Required action:
Exclude all images and print the entries below exactly.

Information supplied:

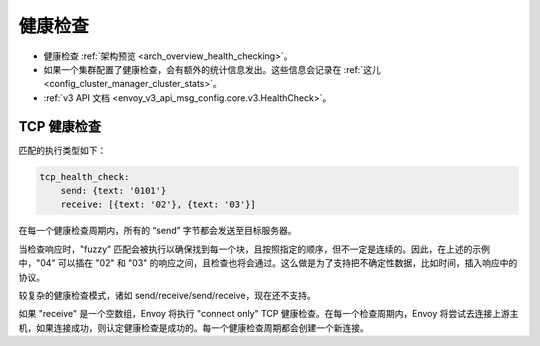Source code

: .. _config_cluster_manager_cluster_hc:

健康检查
=========

* 健康检查 :ref:`架构预览 <arch_overview_health_checking>`。
* 如果一个集群配置了健康检查，会有额外的统计信息发出。这些信息会记录在 :ref:`这儿 <config_cluster_manager_cluster_stats>`。
* :ref:`v3 API 文档 <envoy_v3_api_msg_config.core.v3.HealthCheck>`。

.. _config_cluster_manager_cluster_hc_tcp_health_checking:

TCP 健康检查
-------------

匹配的执行类型如下：

.. code-block:: yaml


  tcp_health_check:
      send: {text: '0101'}
      receive: [{text: '02'}, {text: '03'}]

在每一个健康检查周期内，所有的 “send” 字节都会发送至目标服务器。

当检查响应时，"fuzzy" 匹配会被执行以确保找到每一个块，且按照指定的顺序，但不一定是连续的。因此，在上述的示例中，"04" 可以插在 "02" 和 "03" 的响应之间，且检查也将会通过。这么做是为了支持把不确定性数据，比如时间，插入响应中的协议。

较复杂的健康检查模式，诸如 send/receive/send/receive，现在还不支持。

如果 "receive" 是一个空数组，Envoy 将执行 "connect only" TCP 健康检查。在每一个检查周期内，Envoy 将尝试去连接上游主机，如果连接成功，则认定健康检查是成功的。每一个健康检查周期都会创建一个新连接。
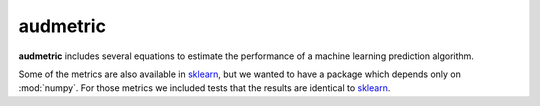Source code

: =========
audmetric
=========

|tests| |license|

**audmetric** includes several equations
to estimate the performance of a machine learning prediction algorithm.

Some of the metrics are also available in sklearn_,
but we wanted to have a package
which depends only on :mod:`numpy`.
For those metrics
we included tests that the results are identical to sklearn_.


.. _sklearn: https://scikit-learn.org/stable/


.. badges images and links:
.. |tests| image:: https://github.com/audeering/audmetric/workflows/Test/badge.svg
    :target: https://github.com/audeering/audmetric/actions?query=workflow%3ATest
    :alt: Test status
.. |license| image:: https://img.shields.io/badge/license-MIT-green.svg
    :target: https://github.com/audeering/audmetric/blob/master/LICENSE
    :alt: audmetric's MIT license
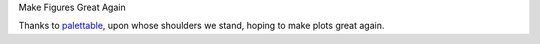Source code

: Make Figures Great Again

Thanks to `palettable <https://jiffyclub.github.io/palettable/>`_, upon whose shoulders we stand, hoping to make plots great again.

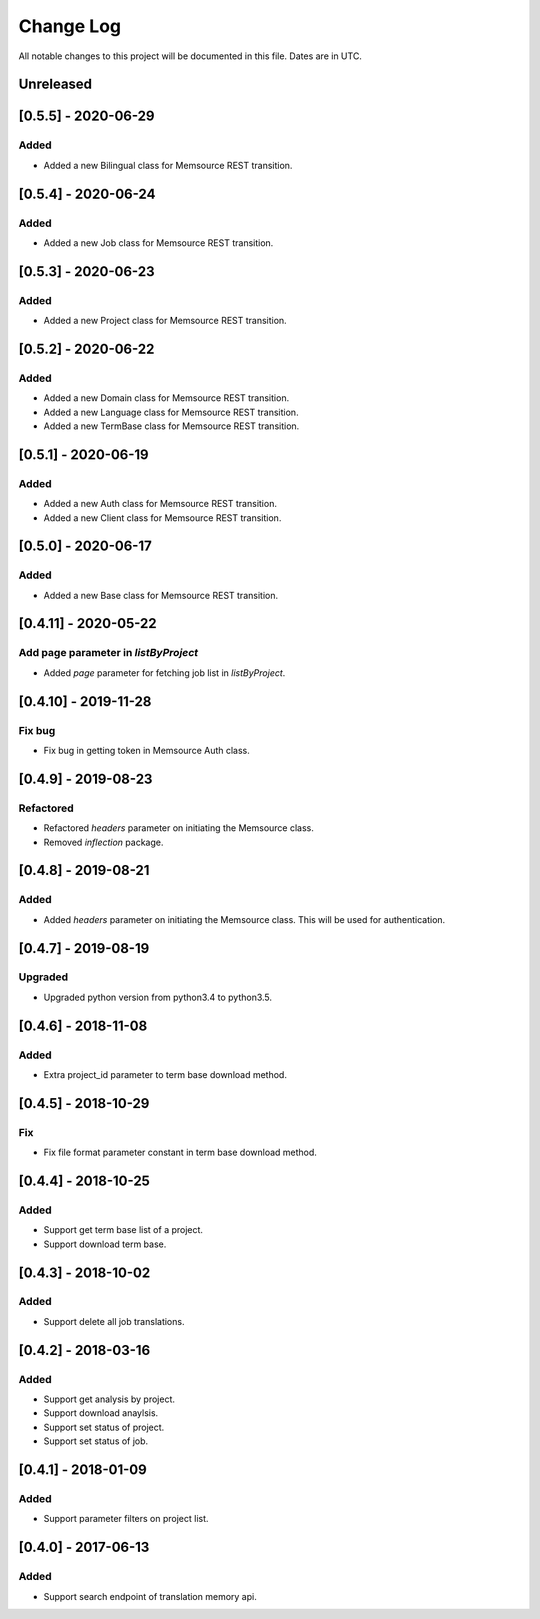 ==========
Change Log
==========
All notable changes to this project will be documented in this file. Dates are in UTC.

Unreleased
==========
[0.5.5] - 2020-06-29
====================

Added
-----
- Added a new Bilingual class for Memsource REST transition.

[0.5.4] - 2020-06-24
====================

Added
-----
- Added a new Job class for Memsource REST transition.

[0.5.3] - 2020-06-23
====================

Added
-----
- Added a new Project class for Memsource REST transition.

[0.5.2] - 2020-06-22
====================

Added
-----
- Added a new Domain class for Memsource REST transition.
- Added a new Language class for Memsource REST transition.
- Added a new TermBase class for Memsource REST transition.

[0.5.1] - 2020-06-19
====================

Added
-----
- Added a new Auth class for Memsource REST transition.
- Added a new Client class for Memsource REST transition.

[0.5.0] - 2020-06-17
====================

Added
-----
- Added a new Base class for Memsource REST transition.

[0.4.11] - 2020-05-22
====================

Add page parameter in `listByProject`
-----
- Added `page` parameter for fetching job list in `listByProject`.

[0.4.10] - 2019-11-28
====================

Fix bug
-----
- Fix bug in getting token in Memsource Auth class.

[0.4.9] - 2019-08-23
====================

Refactored
-----
- Refactored `headers` parameter on initiating the Memsource class.
- Removed `inflection` package.

[0.4.8] - 2019-08-21
====================

Added
-----
- Added `headers` parameter on initiating the Memsource class. This will be used for authentication.

[0.4.7] - 2019-08-19
====================

Upgraded
-----
- Upgraded python version from python3.4 to python3.5.

[0.4.6] - 2018-11-08
====================

Added
-----
- Extra project_id parameter to term base download method.

[0.4.5] - 2018-10-29
====================

Fix
-----
- Fix file format parameter constant in term base download method.

[0.4.4] - 2018-10-25
====================

Added
-----
- Support get term base list of a project.
- Support download term base.

[0.4.3] - 2018-10-02
====================

Added
-----
- Support delete all job translations.

[0.4.2] - 2018-03-16
====================

Added
-----
- Support get analysis by project.
- Support download anaylsis.
- Support set status of project.
- Support set status of job.

[0.4.1] - 2018-01-09
====================

Added
-----
- Support parameter filters on project list.

[0.4.0] - 2017-06-13
====================

Added
-----
- Support search endpoint of translation memory api.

Answer to this exercise:
Source code

: .. _config_cluster_manager_cluster_hc:

健康检查
=========

* 健康检查 :ref:`架构预览 <arch_overview_health_checking>`。
* 如果一个集群配置了健康检查，会有额外的统计信息发出。这些信息会记录在 :ref:`这儿 <config_cluster_manager_cluster_stats>`。
* :ref:`v3 API 文档 <envoy_v3_api_msg_config.core.v3.HealthCheck>`。

.. _config_cluster_manager_cluster_hc_tcp_health_checking:

TCP 健康检查
-------------

匹配的执行类型如下：

.. code-block:: yaml


  tcp_health_check:
      send: {text: '0101'}
      receive: [{text: '02'}, {text: '03'}]

在每一个健康检查周期内，所有的 “send” 字节都会发送至目标服务器。

当检查响应时，"fuzzy" 匹配会被执行以确保找到每一个块，且按照指定的顺序，但不一定是连续的。因此，在上述的示例中，"04" 可以插在 "02" 和 "03" 的响应之间，且检查也将会通过。这么做是为了支持把不确定性数据，比如时间，插入响应中的协议。

较复杂的健康检查模式，诸如 send/receive/send/receive，现在还不支持。

如果 "receive" 是一个空数组，Envoy 将执行 "connect only" TCP 健康检查。在每一个检查周期内，Envoy 将尝试去连接上游主机，如果连接成功，则认定健康检查是成功的。每一个健康检查周期都会创建一个新连接。
Source code

: =========
audmetric
=========

|tests| |license|

**audmetric** includes several equations
to estimate the performance of a machine learning prediction algorithm.

Some of the metrics are also available in sklearn_,
but we wanted to have a package
which depends only on :mod:`numpy`.
For those metrics
we included tests that the results are identical to sklearn_.


.. _sklearn: https://scikit-learn.org/stable/


.. badges images and links:
.. |tests| image:: https://github.com/audeering/audmetric/workflows/Test/badge.svg
    :target: https://github.com/audeering/audmetric/actions?query=workflow%3ATest
    :alt: Test status
.. |license| image:: https://img.shields.io/badge/license-MIT-green.svg
    :target: https://github.com/audeering/audmetric/blob/master/LICENSE
    :alt: audmetric's MIT license
Source code

: Make Figures Great Again

Thanks to `palettable <https://jiffyclub.github.io/palettable/>`_, upon whose shoulders we stand, hoping to make plots great again.

 ==========
Change Log
==========
All notable changes to this project will be documented in this file. Dates are in UTC.

Unreleased
==========
[0.5.5] - 2020-06-29
====================

Added
-----
- Added a new Bilingual class for Memsource REST transition.

[0.5.4] - 2020-06-24
====================

Added
-----
- Added a new Job class for Memsource REST transition.

[0.5.3] - 2020-06-23
====================

Added
-----
- Added a new Project class for Memsource REST transition.

[0.5.2] - 2020-06-22
====================

Added
-----
- Added a new Domain class for Memsource REST transition.
- Added a new Language class for Memsource REST transition.
- Added a new TermBase class for Memsource REST transition.

[0.5.1] - 2020-06-19
====================

Added
-----
- Added a new Auth class for Memsource REST transition.
- Added a new Client class for Memsource REST transition.

[0.5.0] - 2020-06-17
====================

Added
-----
- Added a new Base class for Memsource REST transition.

[0.4.11] - 2020-05-22
====================

Add page parameter in `listByProject`
-----
- Added `page` parameter for fetching job list in `listByProject`.

[0.4.10] - 2019-11-28
====================

Fix bug
-----
- Fix bug in getting token in Memsource Auth class.

[0.4.9] - 2019-08-23
====================

Refactored
-----
- Refactored `headers` parameter on initiating the Memsource class.
- Removed `inflection` package.

[0.4.8] - 2019-08-21
====================

Added
-----
- Added `headers` parameter on initiating the Memsource class. This will be used for authentication.

[0.4.7] - 2019-08-19
====================

Upgraded
-----
- Upgraded python version from python3.4 to python3.5.

[0.4.6] - 2018-11-08
====================

Added
-----
- Extra project_id parameter to term base download method.

[0.4.5] - 2018-10-29
====================

Fix
-----
- Fix file format parameter constant in term base download method.

[0.4.4] - 2018-10-25
====================

Added
-----
- Support get term base list of a project.
- Support download term base.

[0.4.3] - 2018-10-02
====================

Added
-----
- Support delete all job translations.

[0.4.2] - 2018-03-16
====================

Added
-----
- Support get analysis by project.
- Support download anaylsis.
- Support set status of project.
- Support set status of job.

[0.4.1] - 2018-01-09
====================

Added
-----
- Support parameter filters on project list.

[0.4.0] - 2017-06-13
====================

Added
-----
- Support search endpoint of translation memory api.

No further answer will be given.